C’est vendredi soir au Palais des congrès de cette ville du sud du royaume que la cérémonie de clôture de ce programme a eu lieu avec la certification d’une soixantaine de jeunes issus des provinces du sud et de plusieurs horizons et nationalités. En effet, six étudiants de l’université Cornell et de l’université Queens au Canada sont venus pour prendre part à l’événement. Pendant une semaine, ces derniers ont bénéficié d’une formation dispensée par les experts MIT. Laquelle formation a pu les mettre sur la voie de la créativité et de l’innovation pour développer des solutions collaboratives à des problématiques socioéconomiques locales. Prenons pour exemple le projet Green Squad, présenté à l’occasion et qui propose un traitement de fond via le recyclage des 23 tonnes de bouteilles en plastiques que les habitants de Laayoune utilisent chaque mois. Un autre projet non moins original consiste en la création d’espaces entièrement dédiés aux femmes qui soient à la fois fréquentables et conviviaux. L’idée est de mettre en place un coffee shop entièrement réservé aux femmes. Précédé d’une phase de pré-sélection et de formation d’une durée de 3 semaines dispensée du 12 octobre au 2 novembre à des jeunes des 3 régions du sud, motivés et intéressés par l’entrepreneuriat, le sommet se veut un laboratoire d’idées basé sur le concept de co-design, d’échange, d’apprentissage et d’expérience.
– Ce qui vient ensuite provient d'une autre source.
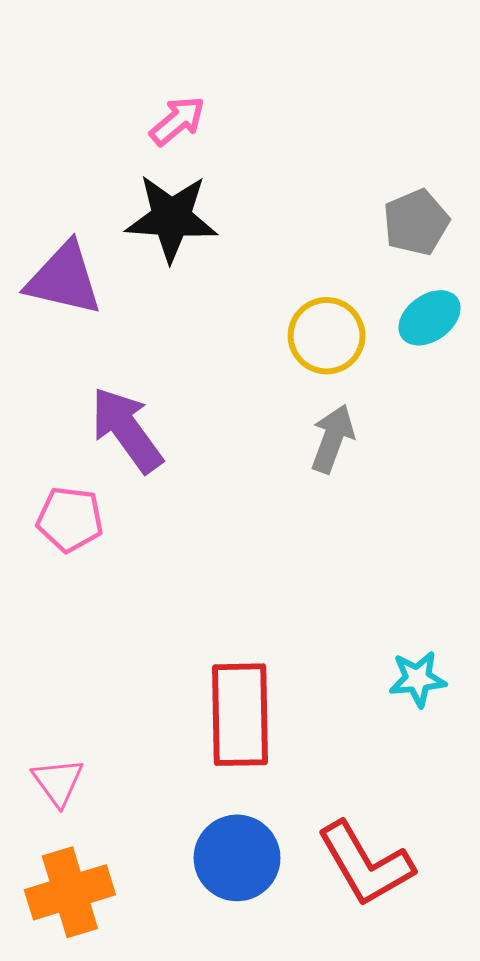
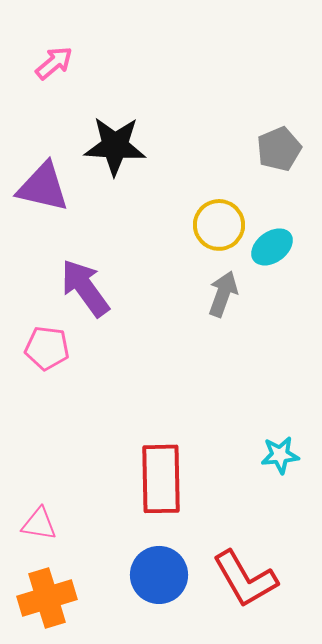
pink arrow: (177, 121) -> (54, 63), moved
cyan ellipse: (429, 318) -> (272, 247), moved
pink triangle: (58, 782) -> (39, 524), turned -45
Intervenant à l’occasion, Hajbouha Zoubeir, présidente de la Fondation Phosboucraa, a expliqué qu’il s’agit d’une dynamique socioéconomique qui prend ses marques dans la région à travers la formation des jeunes qui s’est professionnalisée depuis la création de Laayoune learning centrer (LLC) en 2014 et Dakhla learning center (DLC) en 2016 (voir encadré). Et d’ajouter que la Technopole de Foum El Oued constituera dans ce même sillage une plateforme pour les jeunes porteurs de projets. Pour sa part, Amy Smith, directrice et fondatrice du MIT D-Lab, tous les ingrédients sont désormais réunis pour instaurer durablement l’esprit entrepreunarial chez les jeunes des régions du sud. «L’organisation de cet événement représente un excellent début qui augure beaucoup de belles choses dans le futur», a-t-elle expliqué avant d’ajouter que la volonté est de travailler conjointement pour d’autres éditions à l’avenir qui seront organisées avec la Fondation Phosboucraa, mais également avec les entreprises partenaires et avec l’écosystème local.

L’objectif est de créer une dynamique vertueuse qui ratisse large, intégration des TPE, mais aussi les micro-entreprises qui constituent l’essentiel du tissu économique des régions du sud. Lancée par la Fondation Phosboucraa en 2017, la plateforme des prêts d’honneur s’est avéré un instrument crucial visant à accompagner le développement de ces TPE qui trouvent beaucoup de difficultés pour démarrer. Justement, pour pallier à cette problématique, la fondation a mis en place cette plateforme de prêts à travers un partenariat avec Laayoune Moubadara et Boujdour Moubadara. Ces deux associations locales accompagnent les TPE par le biais d’un système de parrainage, mais aussi en leur apportant un appui financier. À travers un mécanisme de financement basé sur le revolving funds, la fondation arrive ainsi à financer des projets individuels ou par petits groupes solidaires sans garanties et sans intérêts. 


Soutien aux jeunes

Laayoune learning center (LLC) et Dakhla learning center (DLC) sont deux organismes dont l’approche est pour le moins novatrice en matière d’accompagnement des jeunes porteurs de projets. Renforcement des capacités, écoute et orientation, tests de langues (TFI, TOEIC), compétition JEB, formation métiers…, les deux centres jouent un rôle de première main pour compenser le vide constaté en matière d’accompagnement entrepreneurial. Selon Hamid Mernaoui, directeur du LLC, depuis l’ouverture du centre en 2014, pas moins de 13.000 jeunes ont bénéficié de différents types de soutien pour mener à bien leurs idées. En matière d’appui à l’employabilité, 1.600 jeunes ont profité de ce programme ciblé. «S’adressant à 3 typologies de cibles, à savoir les TPE, les coopératives, et les jeunes, les initiatives impliquent un travail de stimulation de l’esprit entrepreneurial chez les jeunes et le développement de l’entrepreneuriat chez les professionnels et les porteurs d’idées», a-t-il étayé.